YOUR TASK: Set down the entries below exactly, leaving out all images.

==== INPUT DATA

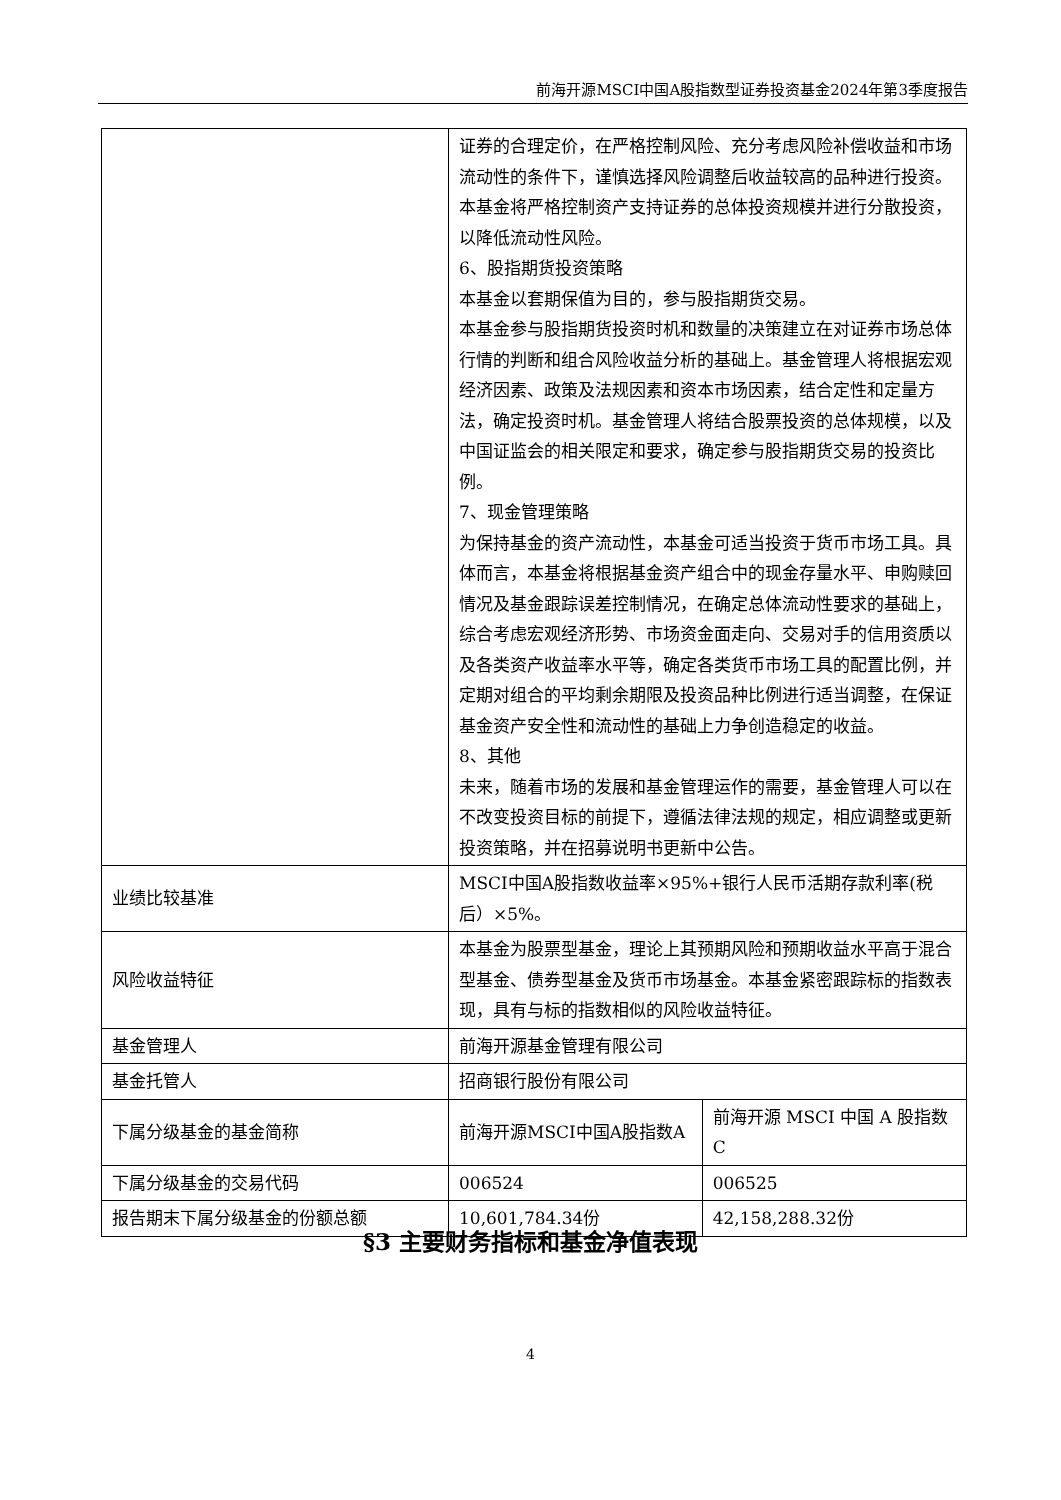前海开源MSCI中国A股指数型证券投资基金2024年第3季度报告
| | 证券的合理定价，在严格控制风险、充分考虑风险补偿收益和市场流动性的条件下，谨慎选择风险调整后收益较高的品种进行投资。 本基金将严格控制资产支持证券的总体投资规模并进行分散投资，以降低流动性风险。 6、股指期货投资策略 本基金以套期保值为目的，参与股指期货交易。 本基金参与股指期货投资时机和数量的决策建立在对证券市场总体行情的判断和组合风险收益分析的基础上。基金管理人将根据宏观经济因素、政策及法规因素和资本市场因素，结合定性和定量方法，确定投资时机。基金管理人将结合股票投资的总体规模，以及中国证监会的相关限定和要求，确定参与股指期货交易的投资比例。 7、现金管理策略 为保持基金的资产流动性，本基金可适当投资于货币市场工具。具体而言，本基金将根据基金资产组合中的现金存量水平、申购赎回情况及基金跟踪误差控制情况，在确定总体流动性要求的基础上，综合考虑宏观经济形势、市场资金面走向、交易对手的信用资质以及各类资产收益率水平等，确定各类货币市场工具的配置比例，并定期对组合的平均剩余期限及投资品种比例进行适当调整，在保证基金资产安全性和流动性的基础上力争创造稳定的收益。 8、其他 未来，随着市场的发展和基金管理运作的需要，基金管理人可以在不改变投资目标的前提下，遵循法律法规的规定，相应调整或更新投资策略，并在招募说明书更新中公告。 | |
| 业绩比较基准 | MSCI中国A股指数收益率×95%+银行人民币活期存款利率(税后）×5%。 | |
| 风险收益特征 | 本基金为股票型基金，理论上其预期风险和预期收益水平高于混合型基金、债券型基金及货币市场基金。本基金紧密跟踪标的指数表现，具有与标的指数相似的风险收益特征。 | |
| 基金管理人 | 前海开源基金管理有限公司 | |
| 基金托管人 | 招商银行股份有限公司 | |
| 下属分级基金的基金简称 | 前海开源MSCI中国A股指数A | 前海开源 MSCI 中国 A 股指数C |
| 下属分级基金的交易代码 | 006524 | 006525 |
| 报告期末下属分级基金的份额总额 | 10,601,784.34份 | 42,158,288.32份 |
§3 主要财务指标和基金净值表现
4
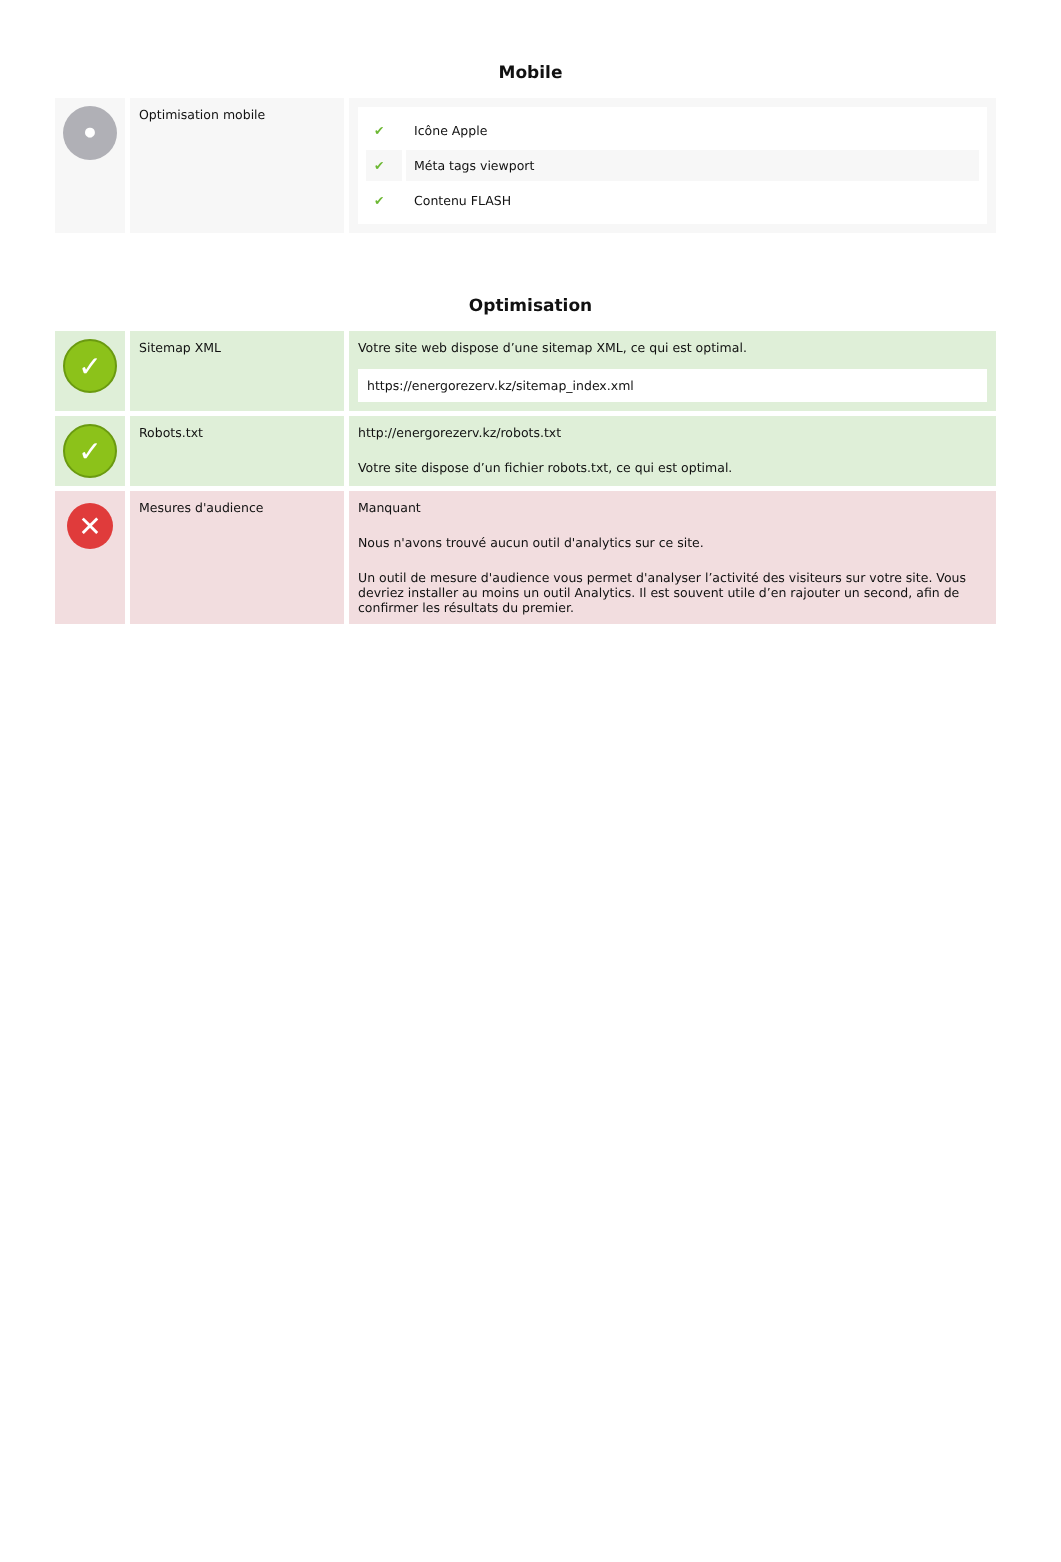Mobile
| • | Optimisation mobile | / ✔ / Icône Apple / / ✔ / Méta tags viewport / / ✔ / Contenu FLASH / |
Optimisation
| ✓ | Sitemap XML | Votre site web dispose d’une sitemap XML, ce qui est optimal. https://energorezerv.kz/sitemap_index.xml |
| ✓ | Robots.txt | http://energorezerv.kz/robots.txt Votre site dispose d’un fichier robots.txt, ce qui est optimal. |
| ✕ | Mesures d'audience | Manquant Nous n'avons trouvé aucun outil d'analytics sur ce site. Un outil de mesure d'audience vous permet d'analyser l’activité des visiteurs sur votre site. Vous devriez installer au moins un outil Analytics. Il est souvent utile d’en rajouter un second, afin de confirmer les résultats du premier. |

========

TASK RESPONSE:
前海开源MSCI中国A股指数型证券投资基金2024年第3季度报告
| | 证券的合理定价，在严格控制风险、充分考虑风险补偿收益和市场流动性的条件下，谨慎选择风险调整后收益较高的品种进行投资。 本基金将严格控制资产支持证券的总体投资规模并进行分散投资，以降低流动性风险。 6、股指期货投资策略 本基金以套期保值为目的，参与股指期货交易。 本基金参与股指期货投资时机和数量的决策建立在对证券市场总体行情的判断和组合风险收益分析的基础上。基金管理人将根据宏观经济因素、政策及法规因素和资本市场因素，结合定性和定量方法，确定投资时机。基金管理人将结合股票投资的总体规模，以及中国证监会的相关限定和要求，确定参与股指期货交易的投资比例。 7、现金管理策略 为保持基金的资产流动性，本基金可适当投资于货币市场工具。具体而言，本基金将根据基金资产组合中的现金存量水平、申购赎回情况及基金跟踪误差控制情况，在确定总体流动性要求的基础上，综合考虑宏观经济形势、市场资金面走向、交易对手的信用资质以及各类资产收益率水平等，确定各类货币市场工具的配置比例，并定期对组合的平均剩余期限及投资品种比例进行适当调整，在保证基金资产安全性和流动性的基础上力争创造稳定的收益。 8、其他 未来，随着市场的发展和基金管理运作的需要，基金管理人可以在不改变投资目标的前提下，遵循法律法规的规定，相应调整或更新投资策略，并在招募说明书更新中公告。 | |
| 业绩比较基准 | MSCI中国A股指数收益率×95%+银行人民币活期存款利率(税后）×5%。 | |
| 风险收益特征 | 本基金为股票型基金，理论上其预期风险和预期收益水平高于混合型基金、债券型基金及货币市场基金。本基金紧密跟踪标的指数表现，具有与标的指数相似的风险收益特征。 | |
| 基金管理人 | 前海开源基金管理有限公司 | |
| 基金托管人 | 招商银行股份有限公司 | |
| 下属分级基金的基金简称 | 前海开源MSCI中国A股指数A | 前海开源 MSCI 中国 A 股指数C |
| 下属分级基金的交易代码 | 006524 | 006525 |
| 报告期末下属分级基金的份额总额 | 10,601,784.34份 | 42,158,288.32份 |
§3 主要财务指标和基金净值表现
4
Mobile
| • | Optimisation mobile | / ✔ / Icône Apple / / ✔ / Méta tags viewport / / ✔ / Contenu FLASH / |
Optimisation
| ✓ | Sitemap XML | Votre site web dispose d’une sitemap XML, ce qui est optimal. https://energorezerv.kz/sitemap_index.xml |
| ✓ | Robots.txt | http://energorezerv.kz/robots.txt Votre site dispose d’un fichier robots.txt, ce qui est optimal. |
| ✕ | Mesures d'audience | Manquant Nous n'avons trouvé aucun outil d'analytics sur ce site. Un outil de mesure d'audience vous permet d'analyser l’activité des visiteurs sur votre site. Vous devriez installer au moins un outil Analytics. Il est souvent utile d’en rajouter un second, afin de confirmer les résultats du premier. |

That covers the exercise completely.